Wednesday, February 28, 2024

12. The Widow of Bath by Margot Bennett

I have been looking for this book forever and finally found this nice trade paperback edition at the White Elephant sale in Oakland.  I'm not a fan of trade paperbacks on principle but this one I have to admit is quite nicely designed.  I think it was Kenneth Hite that made me aware of this book, but I can't remember for sure.  She clearly has been somewhat forgotten.

I enjoyed this book in the end, but I have to admit being quite stymied in the first half.  It was both a bit too sophisticated for me and perhaps too much of its time.  The dialogue was excessively clever to the point that I couldn't understand what characters were trying to say.  Every line was a clever metaphor or indirect allusion or obscure reference.  Perhaps this was how upper class post-WWII drifters talked at the time or perhaps Bennett was trying too hard.  It reminded me a bit of some of the British version of the  worst excesses of John D. MacDonald's hipster early 60s dialogue (though in this case, it was more baffling than annoying).  

The protagonist is Hugh Everton, an embittered hotel reviewer for a travel agency.  It is suggested that though he himself was not wealthy, that he had in the past hobnobbed with a wealthy or at least upper class set.  There was a scandal while he was working for the British embassy in Paris that ended with him in prison for cheque fraud (after being rescued from being drowned in the Seine).  He runs into two women from that scene at a mediocre resort on the English coast, as well as a stiff military man named Atkinson who looks almost identical to a Ronson, but behaves differently, who was responsible for his fraud and near-drowning incident.

One of the women is the beautiful Lucy, who was the one who needed the money that Everton made the fake cheque four.  She is now married to a judge.  She persuades Everton to come back to his place on the hill and while there, a dog howls, a shot is heard and the judge is found dead in his room, while the other four were all playing bride, alibis established.  And thus the mystery begins.

Everton is kind of a broken man, but also impulsive.
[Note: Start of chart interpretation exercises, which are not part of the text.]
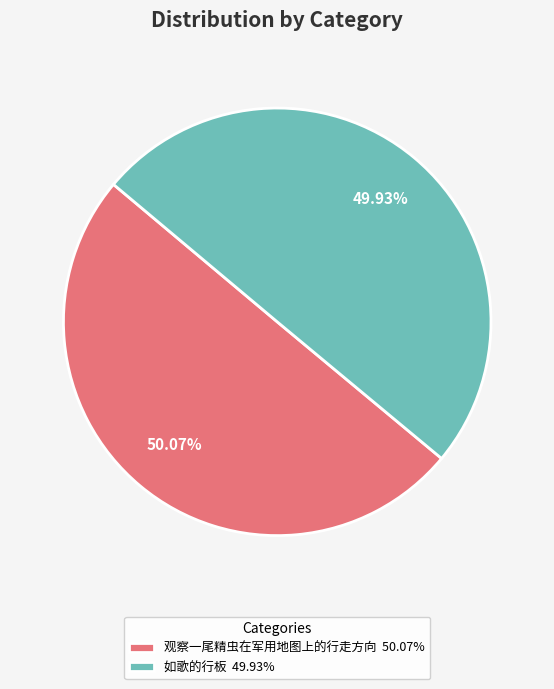

Is there a majority slice in this chart?

Yes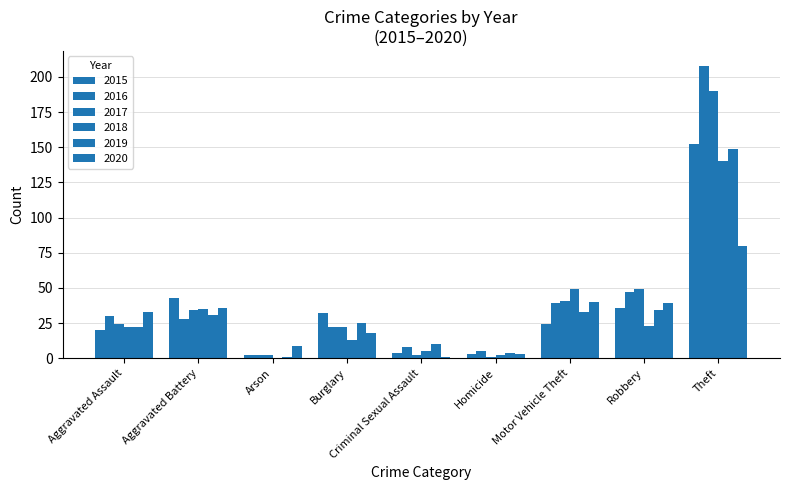

Which series has the largest total across all categories?

2016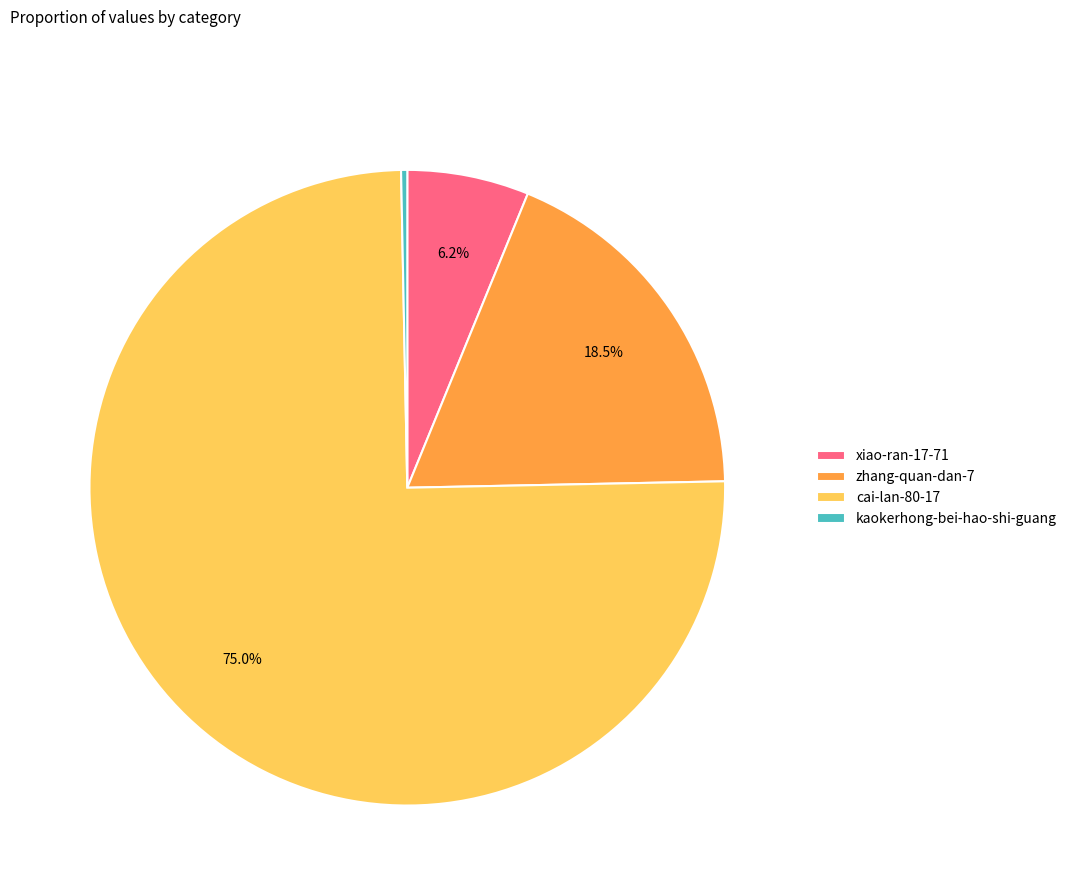

How many slices are in this pie chart?

4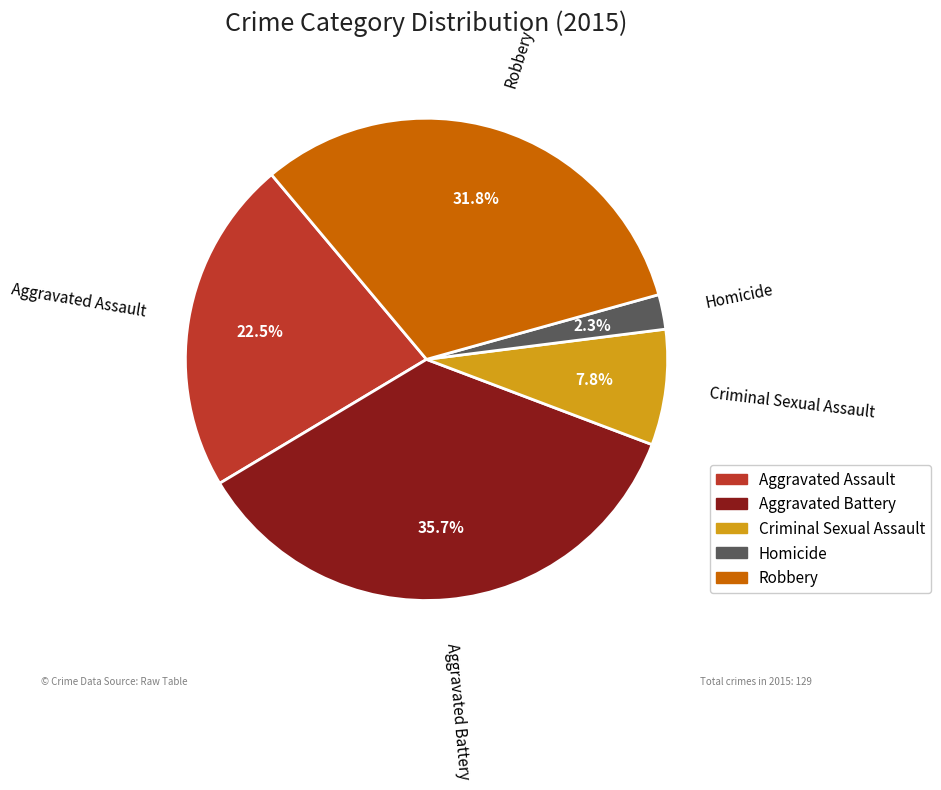

Rank the categories by value from highest to lowest.

Aggravated Battery, Robbery, Aggravated Assault, Criminal Sexual Assault, Homicide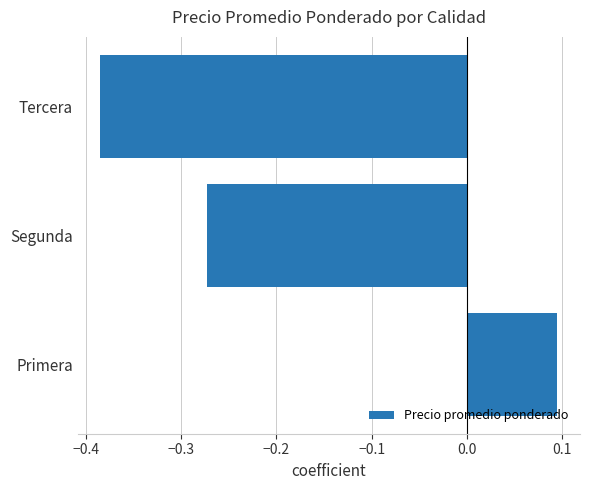

How many data points are above 0?

1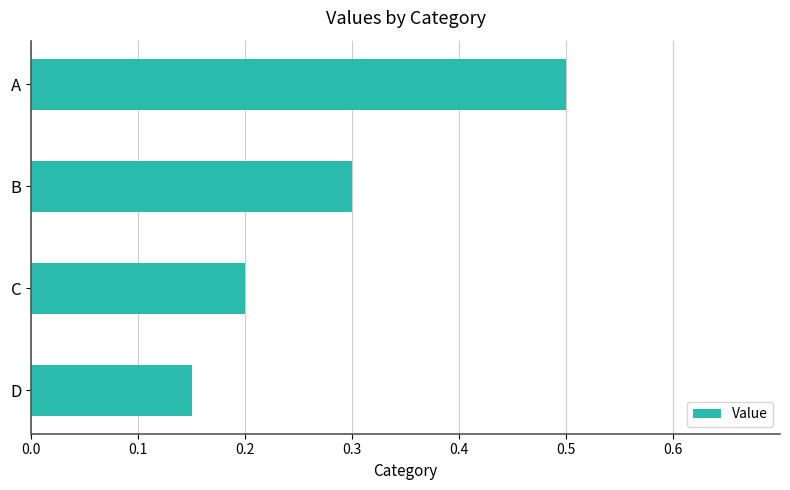

Rank the categories by value from lowest to highest.

D, C, B, A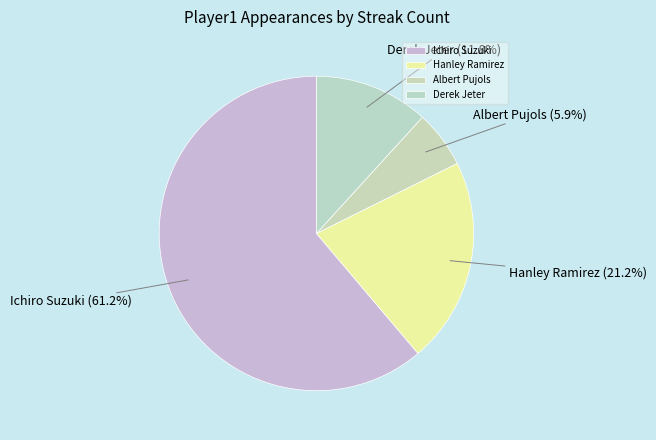

Is the sum of Hanley Ramirez and Albert Pujols greater than half?

No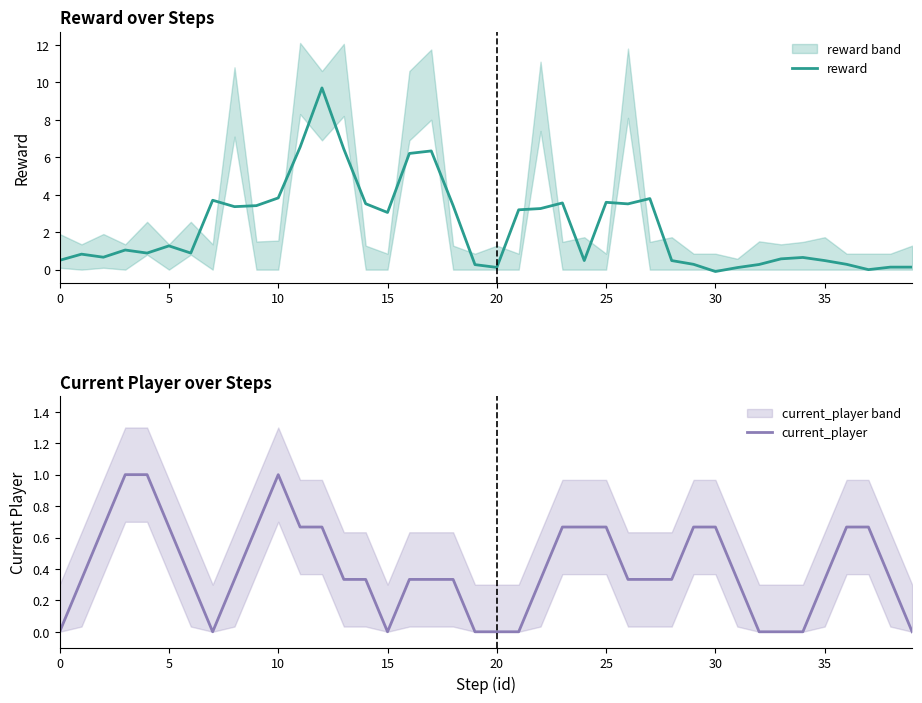

List the series in order of their overall mean, lowest first.

current_player, reward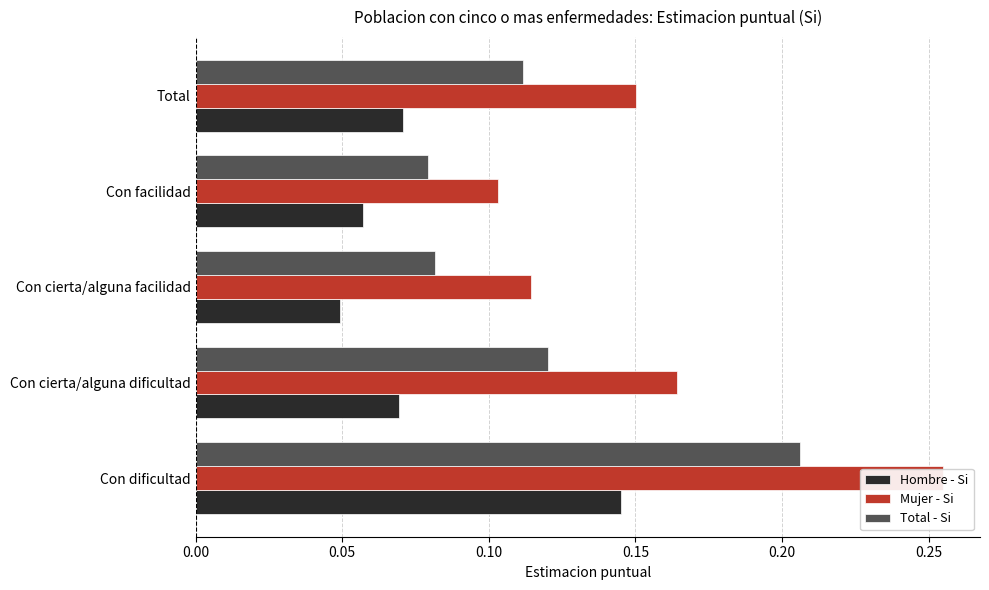

Is it true that Hombre - Si equals 0.0 at Total?

False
Part of the narrative arc alongside the mystery itself is him finding his moral core.  The story gets quite good by the end when the murder moves beyond just personal motives into post-war smuggling of undesirable "refugees" from Europe.  And the mystery itself was multi-layered in a complex yet reasonable way that made the resolution fairly satisfying.  I couldn't entirely shake the distancing of the weird characters and their crazy dialogue, so I'm not sure I'll seek out her other books, but if I stumble upon one, I will pick it up and read it.